PCC highlights environmental issues confronting Badagry, Lekki deep seaports
•Says issues can be resolved
FOLLOWING the re-awarding of the consultancy job for the 25-Year Port Development Master Plan by the Nigerian Ports Authority (NPA) to guide it on the viability of two deep seaports within the Western zone of the country, the Badagry and Lekki deep seaports, the Ports Consultative Council (PCC), an advocacy group within the nation’s maritime sector, has highlighted possible environmental hazards that might occur in the advent of two deep seaport projects being sited in close proximity to each other, stating that all issues can also be resolved.
Speaking to the Nigerian Tribune exclusively, Chairman of the PCC, Chief Kunle Folarin, explained that environmental concerns like pollution, seawaves issues, dredging issues, hydrographic issues and others could be considered when siting two deep seaports in close proximity to each other. This is even as he said that all issues are not insurmountable.

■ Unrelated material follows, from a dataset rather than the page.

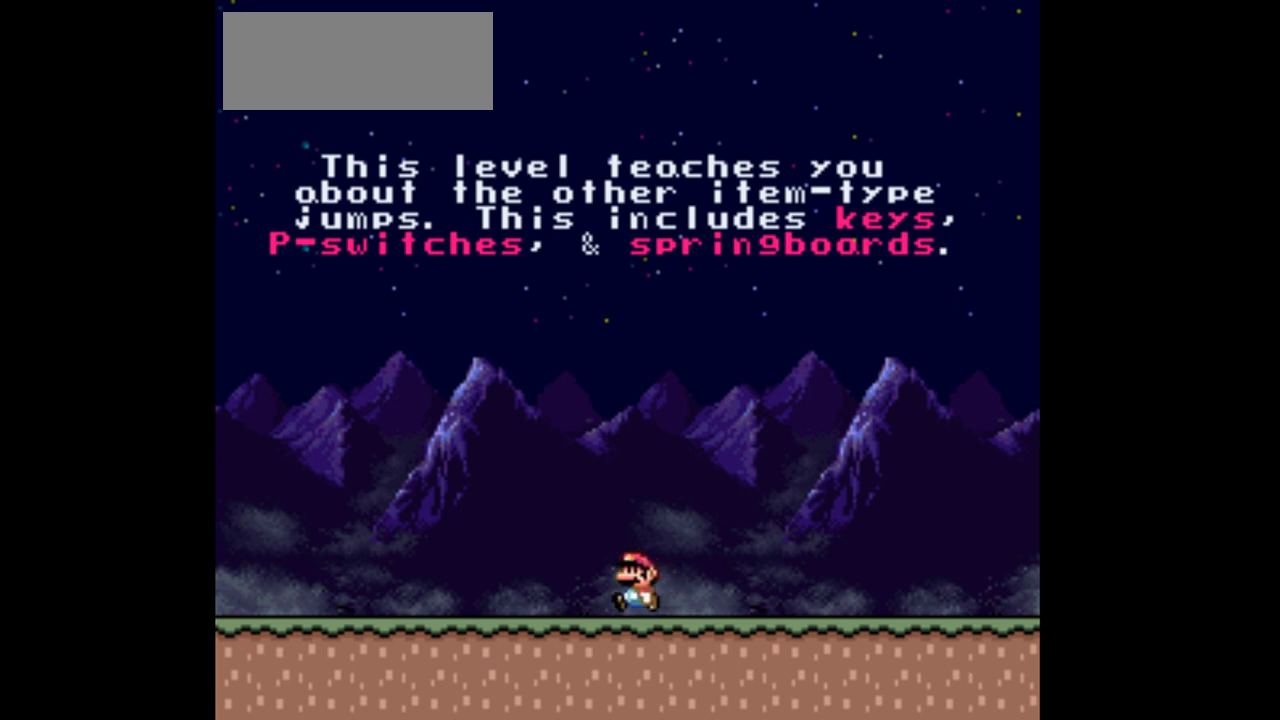
{"buttons": ["Y"], "events": [[333, "DPAD_LEFT", "up"]]}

According to Chief Folarin: “Within the Western zone of the country, we are having deep seaport projects like the Badagry and Lekki deep seaports. The first consideration should be the viability. The second consideration should be the environmental issues. Talking about environmental issues, we would be looking at if these projects will have negative impacts on our waterfronts. Will this project have a negative impact on pollution in our maritime domain? These issues are the reason for a master plan
“A master plan is to guide development and contain issues of concern. A master plan also directs the timeframe for a project and further makes a forecast for the future of that project. If we are looking at environmental issues to a project, we can mention six to eight environmental issues.
“We should not forget that a deep seaport can serve the expansion need of the nation in the future and solve the issue of congestion at our ports. Deep seaports have so many perspectives, but people only look at it from the perspectives of bigger vessels calling at our ports.”